What you need to do = Reproduce each of the following lines verbatim.

Records supplied =

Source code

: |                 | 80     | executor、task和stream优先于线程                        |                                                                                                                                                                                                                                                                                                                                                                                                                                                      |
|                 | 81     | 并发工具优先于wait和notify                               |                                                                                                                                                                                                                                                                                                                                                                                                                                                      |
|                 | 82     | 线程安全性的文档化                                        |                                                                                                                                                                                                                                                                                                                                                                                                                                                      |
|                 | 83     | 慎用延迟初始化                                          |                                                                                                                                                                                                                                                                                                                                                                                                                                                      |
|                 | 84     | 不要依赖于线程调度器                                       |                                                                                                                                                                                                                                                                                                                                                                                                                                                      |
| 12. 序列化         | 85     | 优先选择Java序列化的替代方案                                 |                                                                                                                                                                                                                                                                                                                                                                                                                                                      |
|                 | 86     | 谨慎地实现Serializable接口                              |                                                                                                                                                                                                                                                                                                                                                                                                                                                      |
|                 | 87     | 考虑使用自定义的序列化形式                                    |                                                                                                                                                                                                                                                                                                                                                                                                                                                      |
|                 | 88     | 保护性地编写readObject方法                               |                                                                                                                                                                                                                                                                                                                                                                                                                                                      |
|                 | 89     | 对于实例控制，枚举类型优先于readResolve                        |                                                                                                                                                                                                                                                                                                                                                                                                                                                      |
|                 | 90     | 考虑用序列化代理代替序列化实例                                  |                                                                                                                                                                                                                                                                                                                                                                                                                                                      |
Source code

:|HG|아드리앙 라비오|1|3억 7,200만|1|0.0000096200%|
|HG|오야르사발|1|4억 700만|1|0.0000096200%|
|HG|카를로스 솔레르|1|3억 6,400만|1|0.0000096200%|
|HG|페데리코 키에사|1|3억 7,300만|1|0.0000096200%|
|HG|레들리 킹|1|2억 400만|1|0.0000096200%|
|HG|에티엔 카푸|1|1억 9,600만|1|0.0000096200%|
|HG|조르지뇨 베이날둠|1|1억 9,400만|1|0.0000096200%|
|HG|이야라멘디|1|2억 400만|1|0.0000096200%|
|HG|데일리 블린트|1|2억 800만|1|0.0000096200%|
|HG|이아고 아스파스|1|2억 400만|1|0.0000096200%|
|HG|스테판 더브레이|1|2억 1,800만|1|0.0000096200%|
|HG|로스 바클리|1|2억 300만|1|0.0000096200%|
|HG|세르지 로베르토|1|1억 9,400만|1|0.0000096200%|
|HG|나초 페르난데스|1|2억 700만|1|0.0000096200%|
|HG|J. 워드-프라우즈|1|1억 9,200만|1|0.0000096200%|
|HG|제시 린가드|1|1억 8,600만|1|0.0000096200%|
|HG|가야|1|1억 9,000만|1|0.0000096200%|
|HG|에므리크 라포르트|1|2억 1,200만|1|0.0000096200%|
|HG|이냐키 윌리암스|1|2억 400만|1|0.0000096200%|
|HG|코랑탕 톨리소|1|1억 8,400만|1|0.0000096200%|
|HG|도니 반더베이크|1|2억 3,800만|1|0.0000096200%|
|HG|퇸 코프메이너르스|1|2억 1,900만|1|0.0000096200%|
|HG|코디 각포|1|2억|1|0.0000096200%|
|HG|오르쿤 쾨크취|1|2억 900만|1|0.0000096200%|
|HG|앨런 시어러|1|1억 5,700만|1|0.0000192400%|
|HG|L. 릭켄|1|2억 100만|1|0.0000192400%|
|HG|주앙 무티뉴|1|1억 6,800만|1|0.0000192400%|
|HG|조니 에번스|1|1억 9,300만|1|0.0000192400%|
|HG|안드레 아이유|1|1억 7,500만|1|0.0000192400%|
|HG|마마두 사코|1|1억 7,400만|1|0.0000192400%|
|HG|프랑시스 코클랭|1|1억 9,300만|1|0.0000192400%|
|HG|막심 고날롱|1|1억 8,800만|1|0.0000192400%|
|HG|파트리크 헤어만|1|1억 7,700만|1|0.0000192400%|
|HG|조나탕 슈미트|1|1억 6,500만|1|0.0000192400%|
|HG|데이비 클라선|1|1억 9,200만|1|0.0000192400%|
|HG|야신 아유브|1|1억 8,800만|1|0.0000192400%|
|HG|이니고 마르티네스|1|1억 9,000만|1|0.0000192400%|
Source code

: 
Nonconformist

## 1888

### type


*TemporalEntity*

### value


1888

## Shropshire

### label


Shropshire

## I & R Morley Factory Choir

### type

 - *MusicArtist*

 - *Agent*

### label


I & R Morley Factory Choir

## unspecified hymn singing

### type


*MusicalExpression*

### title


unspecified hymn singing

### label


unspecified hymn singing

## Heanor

Task solution =
Source code

: |                 | 80     | executor、task和stream优先于线程                        |                                                                                                                                                                                                                                                                                                                                                                                                                                                      |
|                 | 81     | 并发工具优先于wait和notify                               |                                                                                                                                                                                                                                                                                                                                                                                                                                                      |
|                 | 82     | 线程安全性的文档化                                        |                                                                                                                                                                                                                                                                                                                                                                                                                                                      |
|                 | 83     | 慎用延迟初始化                                          |                                                                                                                                                                                                                                                                                                                                                                                                                                                      |
|                 | 84     | 不要依赖于线程调度器                                       |                                                                                                                                                                                                                                                                                                                                                                                                                                                      |
| 12. 序列化         | 85     | 优先选择Java序列化的替代方案                                 |                                                                                                                                                                                                                                                                                                                                                                                                                                                      |
|                 | 86     | 谨慎地实现Serializable接口                              |                                                                                                                                                                                                                                                                                                                                                                                                                                                      |
|                 | 87     | 考虑使用自定义的序列化形式                                    |                                                                                                                                                                                                                                                                                                                                                                                                                                                      |
|                 | 88     | 保护性地编写readObject方法                               |                                                                                                                                                                                                                                                                                                                                                                                                                                                      |
|                 | 89     | 对于实例控制，枚举类型优先于readResolve                        |                                                                                                                                                                                                                                                                                                                                                                                                                                                      |
|                 | 90     | 考虑用序列化代理代替序列化实例                                  |                                                                                                                                                                                                                                                                                                                                                                                                                                                      |
Source code

:|HG|아드리앙 라비오|1|3억 7,200만|1|0.0000096200%|
|HG|오야르사발|1|4억 700만|1|0.0000096200%|
|HG|카를로스 솔레르|1|3억 6,400만|1|0.0000096200%|
|HG|페데리코 키에사|1|3억 7,300만|1|0.0000096200%|
|HG|레들리 킹|1|2억 400만|1|0.0000096200%|
|HG|에티엔 카푸|1|1억 9,600만|1|0.0000096200%|
|HG|조르지뇨 베이날둠|1|1억 9,400만|1|0.0000096200%|
|HG|이야라멘디|1|2억 400만|1|0.0000096200%|
|HG|데일리 블린트|1|2억 800만|1|0.0000096200%|
|HG|이아고 아스파스|1|2억 400만|1|0.0000096200%|
|HG|스테판 더브레이|1|2억 1,800만|1|0.0000096200%|
|HG|로스 바클리|1|2억 300만|1|0.0000096200%|
|HG|세르지 로베르토|1|1억 9,400만|1|0.0000096200%|
|HG|나초 페르난데스|1|2억 700만|1|0.0000096200%|
|HG|J. 워드-프라우즈|1|1억 9,200만|1|0.0000096200%|
|HG|제시 린가드|1|1억 8,600만|1|0.0000096200%|
|HG|가야|1|1억 9,000만|1|0.0000096200%|
|HG|에므리크 라포르트|1|2억 1,200만|1|0.0000096200%|
|HG|이냐키 윌리암스|1|2억 400만|1|0.0000096200%|
|HG|코랑탕 톨리소|1|1억 8,400만|1|0.0000096200%|
|HG|도니 반더베이크|1|2억 3,800만|1|0.0000096200%|
|HG|퇸 코프메이너르스|1|2억 1,900만|1|0.0000096200%|
|HG|코디 각포|1|2억|1|0.0000096200%|
|HG|오르쿤 쾨크취|1|2억 900만|1|0.0000096200%|
|HG|앨런 시어러|1|1억 5,700만|1|0.0000192400%|
|HG|L. 릭켄|1|2억 100만|1|0.0000192400%|
|HG|주앙 무티뉴|1|1억 6,800만|1|0.0000192400%|
|HG|조니 에번스|1|1억 9,300만|1|0.0000192400%|
|HG|안드레 아이유|1|1억 7,500만|1|0.0000192400%|
|HG|마마두 사코|1|1억 7,400만|1|0.0000192400%|
|HG|프랑시스 코클랭|1|1억 9,300만|1|0.0000192400%|
|HG|막심 고날롱|1|1억 8,800만|1|0.0000192400%|
|HG|파트리크 헤어만|1|1억 7,700만|1|0.0000192400%|
|HG|조나탕 슈미트|1|1억 6,500만|1|0.0000192400%|
|HG|데이비 클라선|1|1억 9,200만|1|0.0000192400%|
|HG|야신 아유브|1|1억 8,800만|1|0.0000192400%|
|HG|이니고 마르티네스|1|1억 9,000만|1|0.0000192400%|
Source code

: 
Nonconformist

## 1888

### type


*TemporalEntity*

### value


1888

## Shropshire

### label


Shropshire

## I & R Morley Factory Choir

### type

 - *MusicArtist*

 - *Agent*

### label


I & R Morley Factory Choir

## unspecified hymn singing

### type


*MusicalExpression*

### title


unspecified hymn singing

### label


unspecified hymn singing

## Heanor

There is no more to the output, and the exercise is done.